Actress Mackenzie Phillips confessed this week to a 10 year incestuous relationship with her father, pop superstar John Phillips. In an interview with Oprah, Phillips said of her father, “He was a man who lived in a world where the rules didn’t apply.”

Didn’t they? By her own confession the fact that her father broke “the rules” at her expense brought her nothing but pain, shame, and confusion. John Phillips might have pretended otherwise, but the sad results speak for themselves. Running headlong against the tide of common decency devastated his daughter’s life. In the end, we never break the laws of God, we simply demonstrate them.

This week, ABC’s “Nightline” begins a series of reports on “The Ten Commandments,” the fundamental life instructions handed down to us in the Jewish and Christian scriptures (Exodus 20). These, simple and straightforward boundaries around human behavior stipulate what “shall not” be in our lives – meaning that we’re free to do and be anything other than these 10 restrictions.

So what business is it of God to make rules and to hold us to them? Can we opt out? Can we, like John Phillips invent our own way of life?

It seems that there are two kinds of “laws.” One category is arbitrary and personally imposed and enforced. The other is descriptive and universal. When I was pulled over and ticketed for doing 47 in a 35-mile per hour zone a “law” was enforced by one of Minneapolis’ finest, and my bank account paid the price. This law was created and enforced by humans seeking to create a safe social environment. I chose to break that law; they chose to enforce it.

On the other hand, when I fell off a ladder last year no police officer came along to enforce the “law” of gravity. Gravity didn’t need enforcement help, and I paid the price with a twisted ankle. “Laws of nature” do not prescribe action, they describe action. I don’t break gravity, I demonstrate it.

The question here: Are the laws of God given as the Ten Commands the first or second type of law? Are they arbitrary decisions like a posted speed limit drafted and enforced personally, or are they descriptions of the way things are? 

I believe they are the latter. I don’t think it’s possible, in the end, to break the Ten Commands. Instead, if we go against them, they break us – Ala John and Mackenzie Phillips. We demonstrate their reality, we don’t, we can’t create our own reality.

God, the Designer has mercifully given us a manual explaining his engineering principles. When I bought new car I had the manufacturer’s guidebook in the glove box to tell me how often and with what products to change the oil. These are the “laws” for how the car was designed. I’m perfectly free to ignore them and put sand in my engine instead of 10w40. But I’ll pay the price. No engine-oil police come to arrest me for stupidity; the car will punish me itself.

In the same way God’s stipulations about sex, respecting other people’s stuff, telling the truth, maintaining balance in our schedules do not prescribe, they describe. I can ignore the fact I’m made to live with intervals of rest (as in “Keep the Sabbath”) but I’ll blow an emotional or physical gasket as a result. These laws are God’s way of mercifully telling us ahead of time how to manage the life he loans us.

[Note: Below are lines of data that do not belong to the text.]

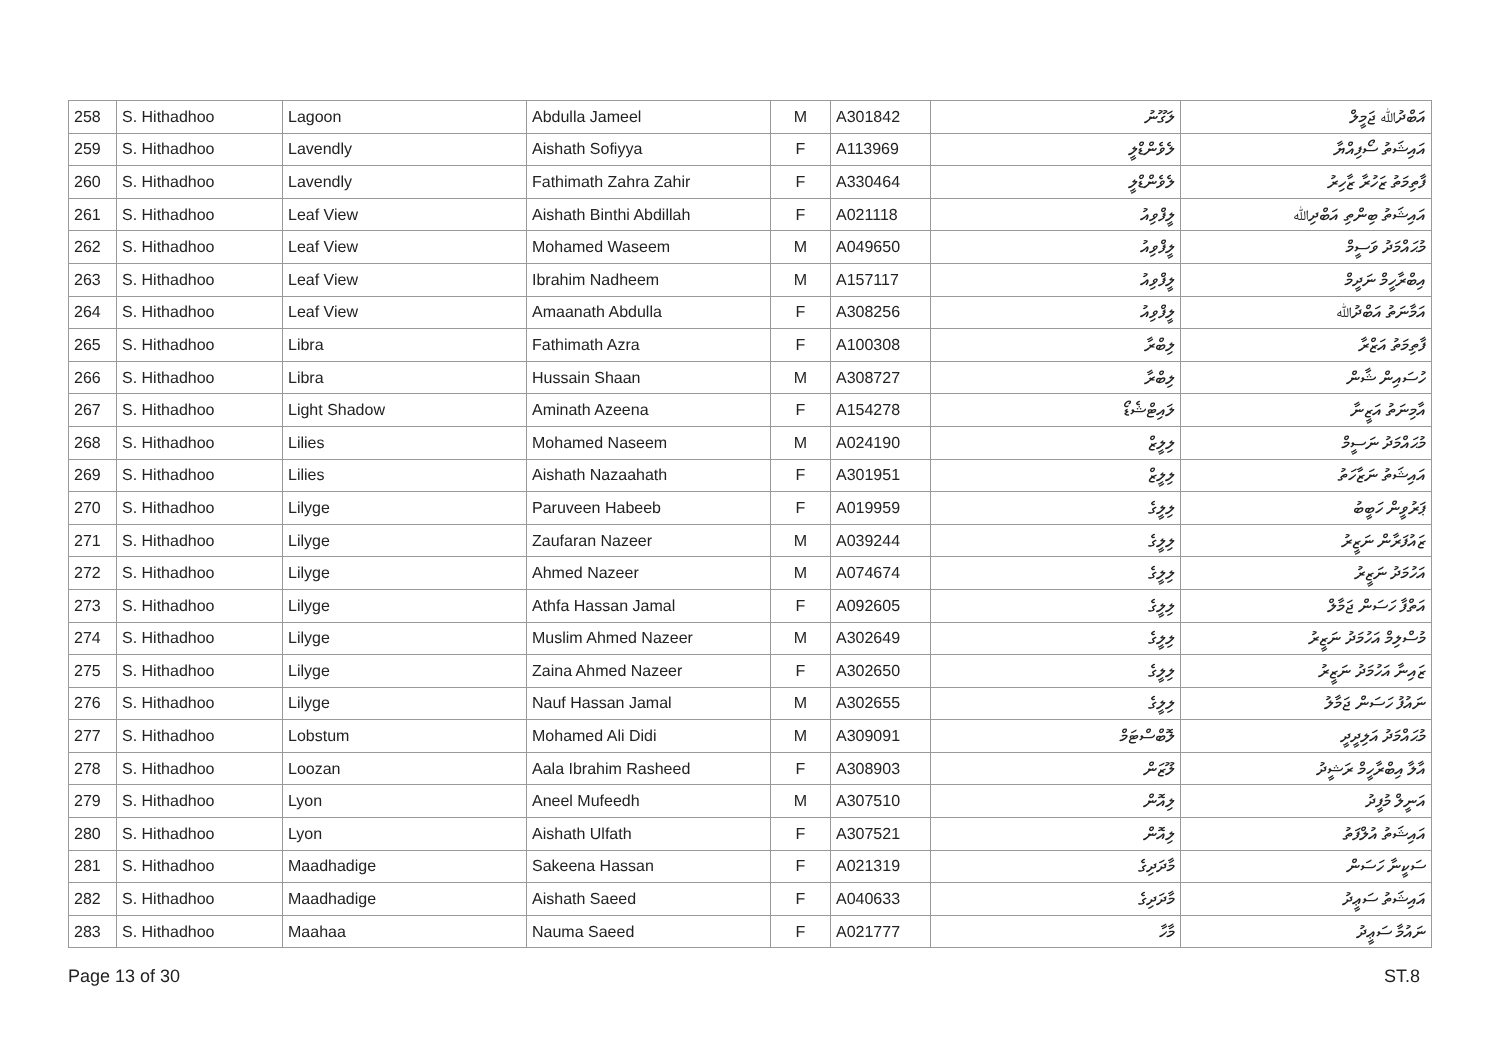| 258 | S. Hithadhoo | Lagoon | Abdulla Jameel | M | A301842 | ލަގޫނު | އަބްދުﷲ ޖަމީލް |
| 259 | S. Hithadhoo | Lavendly | Aishath Sofiyya | F | A113969 | ލެވެންޑްލީ | އައިޝަތު ސޯފިއްޔާ |
| 260 | S. Hithadhoo | Lavendly | Fathimath Zahra Zahir | F | A330464 | ލެވެންޑްލީ | ފާތިމަތު ޒަހުރާ ޒާހިރު |
| 261 | S. Hithadhoo | Leaf View | Aishath Binthi Abdillah | F | A021118 | ލީފްވިއު | އައިޝަތު ބިންތި އަބްދިﷲ |
| 262 | S. Hithadhoo | Leaf View | Mohamed Waseem | M | A049650 | ލީފްވިއު | މުޙައްމަދު ވަސީމް |
| 263 | S. Hithadhoo | Leaf View | Ibrahim Nadheem | M | A157117 | ލީފްވިއު | އިބްރާހީމް ނަދީމް |
| 264 | S. Hithadhoo | Leaf View | Amaanath Abdulla | F | A308256 | ލީފްވިއު | އަމާނަތު އަބްދުﷲ |
| 265 | S. Hithadhoo | Libra | Fathimath Azra | F | A100308 | ލިބްރާ | ފާތިމަތު އަޒްރާ |
| 266 | S. Hithadhoo | Libra | Hussain Shaan | M | A308727 | ލިބްރާ | ހުސައިން ޝާން |
| 267 | S. Hithadhoo | Light Shadow | Aminath Azeena | F | A154278 | ލައިޓްޝެޑޯ | އާމިނަތު އަޒީނާ |
| 268 | S. Hithadhoo | Lilies | Mohamed Naseem | M | A024190 | ލިލީޒް | މުޙައްމަދު ނަސީމް |
| 269 | S. Hithadhoo | Lilies | Aishath Nazaahath | F | A301951 | ލިލީޒް | އައިޝަތު ނަޒާހަތު |
| 270 | S. Hithadhoo | Lilyge | Paruveen Habeeb | F | A019959 | ލިލީގެ | ޕަރުވީން ހަބީބު |
| 271 | S. Hithadhoo | Lilyge | Zaufaran Nazeer | M | A039244 | ލިލީގެ | ޒައުފަރާން ނަޒީރު |
| 272 | S. Hithadhoo | Lilyge | Ahmed Nazeer | M | A074674 | ލިލީގެ | އަހުމަދު ނަޒީރު |
| 273 | S. Hithadhoo | Lilyge | Athfa Hassan Jamal | F | A092605 | ލިލީގެ | އަތްފާ ހަސަން ޖަމާލް |
| 274 | S. Hithadhoo | Lilyge | Muslim Ahmed Nazeer | M | A302649 | ލިލީގެ | މުސްލިމް އަހުމަދު ނަޒީރު |
| 275 | S. Hithadhoo | Lilyge | Zaina Ahmed Nazeer | F | A302650 | ލިލީގެ | ޒައިނާ އަހުމަދު ނަޒީރު |
| 276 | S. Hithadhoo | Lilyge | Nauf Hassan Jamal | M | A302655 | ލިލީގެ | ނައުފު ހަސަން ޖަމާލު |
| 277 | S. Hithadhoo | Lobstum | Mohamed Ali Didi | M | A309091 | ލޮބްސްޓަމް | މުޙައްމަދު އަލިދީދީ |
| 278 | S. Hithadhoo | Loozan | Aala Ibrahim Rasheed | F | A308903 | ލޫޒަން | އާލާ އިބްރާހީމް ރަޝީދު |
| 279 | S. Hithadhoo | Lyon | Aneel Mufeedh | M | A307510 | ލިއޮން | އަނީލް މުފީދު |
| 280 | S. Hithadhoo | Lyon | Aishath Ulfath | F | A307521 | ލިއޮން | އައިޝަތު އުލްފަތު |
| 281 | S. Hithadhoo | Maadhadige | Sakeena Hassan | F | A021319 | މާދަދިގެ | ސަކީނާ ހަސަން |
| 282 | S. Hithadhoo | Maadhadige | Aishath Saeed | F | A040633 | މާދަދިގެ | އައިޝަތު ސަޢީދު |
| 283 | S. Hithadhoo | Maahaa | Nauma Saeed | F | A021777 | މާހާ | ނައުމާ ސަޢީދު |
Page 13 of 30 ST.8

There are two ways to learn life lessons: We experiment and learn from experience, or we listen and learn from other people’s experiences – better yet, from the ultimate Authority behind life itself game. Life is painfully short. By God’s good grace we can learn his ground rules from the start, assuming of course we resist the temptation to make up our own.

Here’s a prayer for strength to accept and apply God’s standards in our lives:

“God, we thank you for creating our lives and giving us the gift of choice. We thank you too that you have not left us alone, to learn by trial and error what will and what will not work. You have given us clear guidelines. They are not complicated, or long, or too restrictive. Give us the grace to know them, accept them as true, and the strength to keep them. We know that our impulse is to go our own way. We will in fact do that. When we break your laws, forgive us and cover the consequences, and instead, give us your strength to fulfill the very things you require of us. We ask you humbly to bless our lives. We ask for power to live as you have designed and intended. And we’ll thank you for the results!”